Possible government intervention would be sales tax which will raise the price of the product leading to a contraction in demand.
Define Social Benefits
The total economic benefit to society of economic activity. Inclusion of private benefits (those undertaking it) and any external benefits it creates for others.
Social benefits = Private benefits + External benefits
Define Private Benefits
Benefits of production and consumption experienced by an individual, firm, household, or government.
Example: Car owner benefits by owning means of private transport.
Define External benefits
Positive side effects of production or consumption experienced by third parties = no money paid to a beneficiary.
Example: (services) Such as education, training, law enforcement, and vaccination.
Avoidance of negative externality
Define Public Goods
These goods are non-excludable and non-rivalrous in consumption. These goods are under-produced or not produced at all. The private sector fails to provide these goods and services as they will not make a profit therefore there is no motivation to produce these goods.
Non-excludable means that no one can be excluded effectively from using the good.
Non-rivalrous means that consumption of the good by one individual does not reduce the availability of the good for consumption for others.
Private benefits < social benefits
Example: Lighthouses, Street lights, public roads (no compensation paid)

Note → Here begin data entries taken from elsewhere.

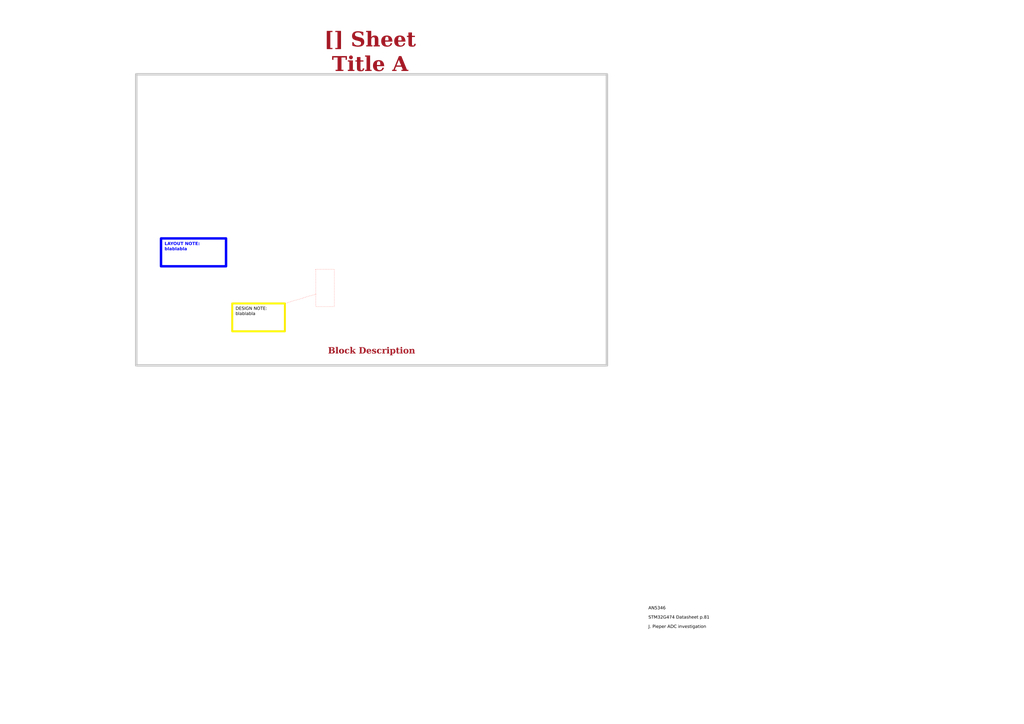
<source format=kicad_sch>
(kicad_sch
	(version 20250114)
	(generator "eeschema")
	(generator_version "9.0")
	(uuid "ea8c4f5e-7a49-4faf-a994-dbc85ed86b0a")
	(paper "A3")
	(title_block
		(title "Sheet Title A")
		(date "Last Modified Date")
		(rev "${REVISION}")
		(company "${COMPANY}")
	)
	(lib_symbols)
	(rectangle
		(start 129.54 110.49)
		(end 137.16 125.73)
		(stroke
			(width 0)
			(type dot)
			(color 255 0 0 1)
		)
		(fill
			(type none)
		)
		(uuid 1d95e40b-2bfb-46ac-aef7-d61406185c71)
	)
	(rectangle
		(start 55.88 30.48)
		(end 248.92 149.86)
		(stroke
			(width 1)
			(type default)
			(color 200 200 200 1)
		)
		(fill
			(type none)
		)
		(uuid bb86d4de-8a6c-49fd-bb3c-0c8f9cc72e55)
	)
	(text "J. Pieper ADC investigation"
		(exclude_from_sim no)
		(at 265.938 258.318 0)
		(effects
			(font
				(face "Arial")
				(size 1.27 1.27)
				(color 0 0 0 1)
			)
			(justify left bottom)
			(href "https://jpieper.com/2023/07/24/stm32g4-adc-performance-part-2/")
		)
		(uuid "9b3ecc35-3df2-428b-a29e-c6c2c744422e")
	)
	(text "STM32G474 Datasheet p.81"
		(exclude_from_sim no)
		(at 265.938 254.508 0)
		(effects
			(font
				(face "Arial")
				(size 1.27 1.27)
				(color 0 0 0 1)
			)
			(justify left bottom)
			(href "https://www.st.com/resource/en/datasheet/stm32g474cb.pdf")
		)
		(uuid "e6fea1fe-2cf8-4a39-929e-14f4aedafb02")
	)
	(text "AN5346"
		(exclude_from_sim no)
		(at 265.938 250.698 0)
		(effects
			(font
				(face "Arial")
				(size 1.27 1.27)
				(color 0 0 0 1)
			)
			(justify left bottom)
			(href "https://www.st.com/resource/en/application_note/an5346-stm32g4-adc-use-tips-and-recommendations-stmicroelectronics.pdf")
		)
		(uuid "f25578fd-4ab6-4599-95bc-eaa8a509f479")
	)
	(text_box "LAYOUT NOTE:\nblablabla"
		(exclude_from_sim no)
		(at 66.04 97.79 0)
		(size 26.67 11.43)
		(margins 1.4525 1.4525 1.4525 1.4525)
		(stroke
			(width 1)
			(type solid)
			(color 0 0 255 1)
		)
		(fill
			(type none)
		)
		(effects
			(font
				(face "Arial")
				(size 1.27 1.27)
				(thickness 0.4)
				(bold yes)
				(color 0 0 255 1)
			)
			(justify left top)
		)
		(uuid "59800026-abce-490f-af73-e553b627145c")
	)
	(text_box "[${#}] ${TITLE}"
		(exclude_from_sim no)
		(at 115.57 15.24 0)
		(size 72.39 12.7)
		(margins 4.4999 4.4999 4.4999 4.4999)
		(stroke
			(width -0.0001)
			(type default)
		)
		(fill
			(type none)
		)
		(effects
			(font
				(face "Times New Roman")
				(size 6 6)
				(thickness 1.2)
				(bold yes)
				(color 162 22 34 1)
			)
		)
		(uuid "b2c13488-4f2f-433b-bdc6-d210d1646aca")
	)
	(text_box "Block Description"
		(exclude_from_sim no)
		(at 57.15 139.7 0)
		(size 190.5 7.62)
		(margins 1.9049 1.9049 1.9049 1.9049)
		(stroke
			(width -0.0001)
			(type default)
		)
		(fill
			(type none)
		)
		(effects
			(font
				(face "Times New Roman")
				(size 2.54 2.54)
				(thickness 0.508)
				(bold yes)
				(color 162 22 34 1)
			)
			(justify bottom)
		)
		(uuid "b610ad11-6470-4e17-bb6a-df05c5ad2515")
	)
	(text_box "DESIGN NOTE:\nblablabla"
		(exclude_from_sim no)
		(at 95.25 124.46 0)
		(size 21.59 11.43)
		(margins 1.3525 1.3525 1.3525 1.3525)
		(stroke
			(width 0.8)
			(type solid)
			(color 250 236 0 1)
		)
		(fill
			(type none)
		)
		(effects
			(font
				(face "Arial")
				(size 1.27 1.27)
				(color 0 0 0 1)
			)
			(justify left top)
		)
		(uuid "e0003229-9448-4893-9fb1-bea9e839bb75")
	)
	(polyline
		(pts
			(xy 129.54 120.65) (xy 116.84 124.46)
		)
		(stroke
			(width 0)
			(type dot)
			(color 255 0 0 1)
		)
		(uuid "dbc0dbb3-ec35-483a-84d2-c330277e1998")
	)
)

</source>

(street lights = less crime)
Government Intervention: Direct provision
Define indirect taxes
Indirect can be levied indirectly on demerit goods and services to raise their market prices and discourage their consumption. An indirect tax is a tax on expenditure (sales tax) it is the responsibility of the firm to pay the tax to the government, therefore, increasing the costs of production.
Advantages of indirect taxes
- Increases the price, so should reduce the quantity demanded (demerit goods).
- It generates tax revenue for the government which can be used to fund important goods and services.
Disadvantages of indirect taxes
- The demand for cigarettes, alcohol, and petrol tends to be price inelastic, which means that the increase in price may have little impact on the consumption level of many people. Cigarettes that contain nicotine make smoking highly addictive and therefore most smokers will pay the higher price, so consumption will only change slightly.
- The indirect tax will be regressive, so will have a greater impact on low-income earners than high-income earners.
Define taxes
A government can impose taxes that can be levied directly on profits or firms that pollute or processes that generate significant negative externalities, which will discourage production.
Define subsidy
Can be used to encourage activities with significant external benefits. A subsidy will reduce production costs and increase profitability; thereby inducing increased supply, which in turn should reduce market prices o encourage greater consumption.